Hello all, first time poster and hoping your experience and wisdom will help me resurrect this 1950s/60s car clock.

It's a 2" in-dash Smiths, CE 2160/02. It looks complete and the movement looks clean. I acquired as a non-tested clock. I think it's negative earth, but first question is how to correctly connect it to 12v? It has a single yellow wire - is this for live feed or earth? Other than this it has two threadposts at the rear with knurled nuts and washers. I huess these fix it into the dash but are either of the threaded posts at the back for 12v positive also?
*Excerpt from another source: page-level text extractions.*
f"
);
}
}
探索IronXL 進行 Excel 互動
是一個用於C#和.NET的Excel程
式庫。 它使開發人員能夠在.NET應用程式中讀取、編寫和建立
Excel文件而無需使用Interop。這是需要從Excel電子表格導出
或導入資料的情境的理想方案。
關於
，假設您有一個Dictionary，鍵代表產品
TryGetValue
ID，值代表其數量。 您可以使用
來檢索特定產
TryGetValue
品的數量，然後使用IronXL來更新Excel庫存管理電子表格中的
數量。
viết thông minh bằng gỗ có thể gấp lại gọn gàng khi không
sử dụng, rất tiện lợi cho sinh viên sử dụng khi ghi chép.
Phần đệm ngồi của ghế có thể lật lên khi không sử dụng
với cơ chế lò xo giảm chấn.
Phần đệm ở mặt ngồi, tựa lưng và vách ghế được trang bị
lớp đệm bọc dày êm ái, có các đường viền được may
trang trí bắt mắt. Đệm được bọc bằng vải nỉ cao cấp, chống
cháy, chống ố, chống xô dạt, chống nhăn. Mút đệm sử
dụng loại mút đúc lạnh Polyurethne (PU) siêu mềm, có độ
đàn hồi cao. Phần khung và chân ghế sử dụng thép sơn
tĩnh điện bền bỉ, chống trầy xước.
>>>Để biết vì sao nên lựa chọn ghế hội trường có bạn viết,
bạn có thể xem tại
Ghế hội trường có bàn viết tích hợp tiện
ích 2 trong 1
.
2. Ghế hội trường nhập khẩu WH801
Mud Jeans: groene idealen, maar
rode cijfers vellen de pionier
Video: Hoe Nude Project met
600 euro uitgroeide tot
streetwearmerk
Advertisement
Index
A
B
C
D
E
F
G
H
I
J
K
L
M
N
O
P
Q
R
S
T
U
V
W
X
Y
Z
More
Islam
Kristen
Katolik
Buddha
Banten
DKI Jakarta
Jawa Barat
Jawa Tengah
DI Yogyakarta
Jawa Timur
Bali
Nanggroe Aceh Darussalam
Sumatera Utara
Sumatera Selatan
All pointers appreciated. Many thanks.


----------



## MyrridinEmrys (Sep 27, 2017)

A pic of the clock rear would help if you would?


----------



## Capitano (Mar 20, 2018)

Hi, not sure how to! It asks for a URL?


----------



## MyrridinEmrys (Sep 27, 2017)

It tells you how to add pics here:

http://xflive.thewatchforum.co.uk/index.php?/topic/103087-how-to-post-a-picture-on-the-forum-new-for-2016/&do=embed


----------



## brummie1875 (May 2, 2016)

Anything like this one.

https://www.ebay.co.uk/itm/Smiths-CE2161-00-Classic-Car-Clock-In-Working-Order-With-Guarantee/372233932756?hash=item56aadf0fd4:g:OQUAAOSwCkZZTRUK

s-l1600 by Paul, on Flickr


----------



## mel (Dec 6, 2006)

I didn't tell you this, you didn't hear it from me, and anything you do is at your own risk!

IF you are 100% sure it's a neg earth product, then the case of the watch (metal part) is the -ve contact ( it is earthed to the metal body of the car by being fitted to the [then} metal dashboard ). It follows the yellow wire will be the +ve means of contact. The large cylindrical hole would have contained a light fitting to illuminate at night, separately fed to come on along with the car sidelights. But that's if it is something like the piccie Brummie posted.

If not you need to post us a piccie of yours!


----------



## harryblakes7 (Oct 1, 2010)

Yes as already mentioned 1950's / 1960's is going to be positive earth.

Late 60's into 70's then negative earth, i used to have a '66 Riley and that was negative earth, one of the first few.... my dad's earlier Hillman was positive earth.

I actually have a few very old car clocks, in the days when you could wonder around scrapyards and sit in cars perched 4 high!! No health and safefty then!! :laugh:


----------